Extracted page text
------------------------

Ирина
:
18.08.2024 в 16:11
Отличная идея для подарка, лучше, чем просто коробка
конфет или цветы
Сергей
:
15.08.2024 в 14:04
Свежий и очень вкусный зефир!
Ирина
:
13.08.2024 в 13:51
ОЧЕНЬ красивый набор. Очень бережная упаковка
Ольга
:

------------------------

* **What you need to do**
Recast the rows above as a numbered list, omitting any blank lines.

* **Completed task**
1. Ирина
2. :
3. 18.08.2024 в 16:11
4. Отличная идея для подарка, лучше, чем просто коробка
5. конфет или цветы
6. Сергей
7. :
8. 15.08.2024 в 14:04
9. Свежий и очень вкусный зефир!
10. Ирина
11. :
12. 13.08.2024 в 13:51
13. ОЧЕНЬ красивый набор. Очень бережная упаковка
14. Ольга
15. :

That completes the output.